### Description of the task
Look through the data that follows and copy each line with the string "gloconmiss".

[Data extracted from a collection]
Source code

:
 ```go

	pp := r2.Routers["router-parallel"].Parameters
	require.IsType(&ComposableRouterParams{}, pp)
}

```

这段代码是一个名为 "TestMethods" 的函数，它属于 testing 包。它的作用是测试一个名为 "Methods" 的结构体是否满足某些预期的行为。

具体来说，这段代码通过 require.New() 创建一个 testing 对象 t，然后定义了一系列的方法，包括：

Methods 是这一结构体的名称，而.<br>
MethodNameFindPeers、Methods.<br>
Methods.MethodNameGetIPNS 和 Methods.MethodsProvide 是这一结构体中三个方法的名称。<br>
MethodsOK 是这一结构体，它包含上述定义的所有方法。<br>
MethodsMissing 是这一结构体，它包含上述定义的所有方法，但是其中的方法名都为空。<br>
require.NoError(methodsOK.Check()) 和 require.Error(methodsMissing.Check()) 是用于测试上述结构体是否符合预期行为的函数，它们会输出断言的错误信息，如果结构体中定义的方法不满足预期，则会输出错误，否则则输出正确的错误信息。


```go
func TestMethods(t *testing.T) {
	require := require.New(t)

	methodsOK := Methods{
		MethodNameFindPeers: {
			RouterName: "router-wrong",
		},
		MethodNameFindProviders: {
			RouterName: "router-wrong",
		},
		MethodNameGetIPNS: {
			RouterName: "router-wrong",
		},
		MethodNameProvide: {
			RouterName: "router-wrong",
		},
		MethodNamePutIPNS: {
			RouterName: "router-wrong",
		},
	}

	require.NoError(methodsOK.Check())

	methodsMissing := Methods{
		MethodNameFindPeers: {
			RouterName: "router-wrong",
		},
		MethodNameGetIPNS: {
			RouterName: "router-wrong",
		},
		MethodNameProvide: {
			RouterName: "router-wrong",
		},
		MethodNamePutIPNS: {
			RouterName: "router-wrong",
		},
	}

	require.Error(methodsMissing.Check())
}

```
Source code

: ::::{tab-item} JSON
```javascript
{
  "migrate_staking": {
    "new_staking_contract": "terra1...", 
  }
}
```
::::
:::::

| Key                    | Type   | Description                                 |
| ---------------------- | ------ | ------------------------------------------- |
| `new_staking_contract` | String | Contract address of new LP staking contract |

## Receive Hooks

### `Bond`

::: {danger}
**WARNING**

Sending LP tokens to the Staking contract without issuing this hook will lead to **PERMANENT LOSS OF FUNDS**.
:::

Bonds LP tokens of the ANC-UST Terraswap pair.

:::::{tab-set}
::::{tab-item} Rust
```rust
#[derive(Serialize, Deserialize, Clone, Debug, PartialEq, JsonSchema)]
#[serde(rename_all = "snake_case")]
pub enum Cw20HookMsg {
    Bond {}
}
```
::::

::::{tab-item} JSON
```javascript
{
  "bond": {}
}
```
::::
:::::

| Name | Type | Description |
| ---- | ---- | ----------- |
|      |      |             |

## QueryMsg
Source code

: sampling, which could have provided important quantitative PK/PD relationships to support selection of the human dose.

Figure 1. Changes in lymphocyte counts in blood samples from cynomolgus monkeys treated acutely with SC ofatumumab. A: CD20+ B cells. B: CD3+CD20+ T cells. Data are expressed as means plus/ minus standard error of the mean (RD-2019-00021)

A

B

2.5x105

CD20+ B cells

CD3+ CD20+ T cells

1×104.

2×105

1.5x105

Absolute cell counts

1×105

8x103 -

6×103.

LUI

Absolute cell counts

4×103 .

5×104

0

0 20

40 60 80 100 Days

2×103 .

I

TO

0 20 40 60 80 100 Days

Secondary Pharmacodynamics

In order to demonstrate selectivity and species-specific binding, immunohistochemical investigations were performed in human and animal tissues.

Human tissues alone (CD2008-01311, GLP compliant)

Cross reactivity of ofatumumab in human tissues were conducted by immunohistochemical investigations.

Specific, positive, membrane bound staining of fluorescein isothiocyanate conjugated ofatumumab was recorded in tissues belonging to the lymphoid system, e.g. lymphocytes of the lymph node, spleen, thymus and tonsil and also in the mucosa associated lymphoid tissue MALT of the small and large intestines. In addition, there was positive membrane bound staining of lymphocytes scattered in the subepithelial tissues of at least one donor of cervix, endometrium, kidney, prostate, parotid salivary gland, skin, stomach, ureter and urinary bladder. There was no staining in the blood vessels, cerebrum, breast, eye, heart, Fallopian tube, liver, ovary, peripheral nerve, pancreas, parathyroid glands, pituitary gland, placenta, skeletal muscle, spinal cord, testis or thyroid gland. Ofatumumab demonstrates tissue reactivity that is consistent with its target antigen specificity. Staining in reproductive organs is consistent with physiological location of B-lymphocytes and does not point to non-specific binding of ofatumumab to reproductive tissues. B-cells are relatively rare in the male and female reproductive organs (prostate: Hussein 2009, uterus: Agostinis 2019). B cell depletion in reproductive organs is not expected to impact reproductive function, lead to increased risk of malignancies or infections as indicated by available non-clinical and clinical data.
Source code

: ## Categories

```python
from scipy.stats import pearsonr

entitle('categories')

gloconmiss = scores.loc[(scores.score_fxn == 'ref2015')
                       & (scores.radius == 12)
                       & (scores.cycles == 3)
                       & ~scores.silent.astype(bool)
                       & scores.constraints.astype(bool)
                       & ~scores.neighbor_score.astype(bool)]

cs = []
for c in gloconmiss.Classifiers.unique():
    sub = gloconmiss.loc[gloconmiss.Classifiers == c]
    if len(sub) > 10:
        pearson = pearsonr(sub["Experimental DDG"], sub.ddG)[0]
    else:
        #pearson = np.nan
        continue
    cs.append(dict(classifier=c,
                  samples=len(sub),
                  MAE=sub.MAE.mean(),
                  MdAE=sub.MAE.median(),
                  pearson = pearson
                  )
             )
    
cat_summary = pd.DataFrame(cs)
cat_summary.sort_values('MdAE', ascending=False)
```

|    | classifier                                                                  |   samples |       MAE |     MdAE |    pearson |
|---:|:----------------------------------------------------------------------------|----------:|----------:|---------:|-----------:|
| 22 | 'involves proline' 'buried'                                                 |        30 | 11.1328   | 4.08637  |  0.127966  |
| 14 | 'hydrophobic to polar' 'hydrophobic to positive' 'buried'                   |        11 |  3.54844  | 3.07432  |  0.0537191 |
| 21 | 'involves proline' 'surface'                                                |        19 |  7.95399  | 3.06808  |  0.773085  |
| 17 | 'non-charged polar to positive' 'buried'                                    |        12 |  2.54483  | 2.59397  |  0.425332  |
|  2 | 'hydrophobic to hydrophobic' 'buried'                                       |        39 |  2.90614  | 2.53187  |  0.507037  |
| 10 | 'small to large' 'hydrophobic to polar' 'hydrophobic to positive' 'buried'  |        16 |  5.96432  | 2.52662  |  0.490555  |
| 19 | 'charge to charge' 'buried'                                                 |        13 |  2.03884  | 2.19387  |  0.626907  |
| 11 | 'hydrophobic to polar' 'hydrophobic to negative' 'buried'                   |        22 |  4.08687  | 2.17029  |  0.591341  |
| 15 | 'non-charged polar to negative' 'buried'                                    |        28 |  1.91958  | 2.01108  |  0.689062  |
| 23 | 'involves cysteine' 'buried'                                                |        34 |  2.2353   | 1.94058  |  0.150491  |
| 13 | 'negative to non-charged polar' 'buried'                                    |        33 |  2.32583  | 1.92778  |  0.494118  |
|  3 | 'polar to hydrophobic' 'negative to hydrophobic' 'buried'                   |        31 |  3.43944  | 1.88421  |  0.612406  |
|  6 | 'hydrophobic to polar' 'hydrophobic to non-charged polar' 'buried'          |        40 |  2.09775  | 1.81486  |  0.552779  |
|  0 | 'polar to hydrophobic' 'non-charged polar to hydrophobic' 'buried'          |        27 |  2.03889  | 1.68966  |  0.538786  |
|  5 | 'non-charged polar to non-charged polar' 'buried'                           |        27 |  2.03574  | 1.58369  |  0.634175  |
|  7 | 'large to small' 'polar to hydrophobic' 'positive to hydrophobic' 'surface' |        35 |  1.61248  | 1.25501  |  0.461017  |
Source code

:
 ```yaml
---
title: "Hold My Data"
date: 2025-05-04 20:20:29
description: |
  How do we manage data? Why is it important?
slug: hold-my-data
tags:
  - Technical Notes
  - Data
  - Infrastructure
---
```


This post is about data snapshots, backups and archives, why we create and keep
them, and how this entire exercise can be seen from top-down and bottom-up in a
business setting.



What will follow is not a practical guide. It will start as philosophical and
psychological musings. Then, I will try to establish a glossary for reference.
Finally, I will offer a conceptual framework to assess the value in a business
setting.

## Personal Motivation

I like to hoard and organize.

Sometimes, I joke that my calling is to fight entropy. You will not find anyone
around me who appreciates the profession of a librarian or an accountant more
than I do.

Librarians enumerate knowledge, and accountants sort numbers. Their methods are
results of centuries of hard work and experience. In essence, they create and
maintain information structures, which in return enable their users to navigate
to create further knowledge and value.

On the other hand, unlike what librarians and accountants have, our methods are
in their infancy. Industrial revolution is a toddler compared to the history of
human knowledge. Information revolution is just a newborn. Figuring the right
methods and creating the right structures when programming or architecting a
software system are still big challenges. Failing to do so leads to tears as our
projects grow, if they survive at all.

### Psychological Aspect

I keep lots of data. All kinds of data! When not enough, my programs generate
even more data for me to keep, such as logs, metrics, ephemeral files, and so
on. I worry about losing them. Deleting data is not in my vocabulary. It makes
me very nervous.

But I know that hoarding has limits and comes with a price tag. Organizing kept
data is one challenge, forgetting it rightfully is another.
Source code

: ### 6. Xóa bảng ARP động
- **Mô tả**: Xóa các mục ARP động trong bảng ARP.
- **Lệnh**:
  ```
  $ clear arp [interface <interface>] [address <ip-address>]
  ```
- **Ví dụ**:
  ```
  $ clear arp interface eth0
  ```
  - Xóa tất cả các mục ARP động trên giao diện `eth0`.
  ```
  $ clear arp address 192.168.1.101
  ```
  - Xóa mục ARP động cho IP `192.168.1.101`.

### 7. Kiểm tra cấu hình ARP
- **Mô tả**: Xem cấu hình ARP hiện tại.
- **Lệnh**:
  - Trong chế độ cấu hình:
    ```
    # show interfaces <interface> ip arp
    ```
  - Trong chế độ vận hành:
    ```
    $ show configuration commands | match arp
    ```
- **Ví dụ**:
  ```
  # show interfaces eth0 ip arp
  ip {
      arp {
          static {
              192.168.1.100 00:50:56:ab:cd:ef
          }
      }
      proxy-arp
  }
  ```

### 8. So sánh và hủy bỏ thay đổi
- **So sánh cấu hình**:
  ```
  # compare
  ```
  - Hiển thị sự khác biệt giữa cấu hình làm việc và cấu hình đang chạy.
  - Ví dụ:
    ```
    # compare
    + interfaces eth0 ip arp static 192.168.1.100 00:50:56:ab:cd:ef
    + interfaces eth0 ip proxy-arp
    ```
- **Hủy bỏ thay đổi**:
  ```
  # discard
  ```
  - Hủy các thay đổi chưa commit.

### Reply
gloconmiss = scores.loc[(scores.score_fxn == 'ref2015')
for c in gloconmiss.Classifiers.unique():
    sub = gloconmiss.loc[gloconmiss.Classifiers == c]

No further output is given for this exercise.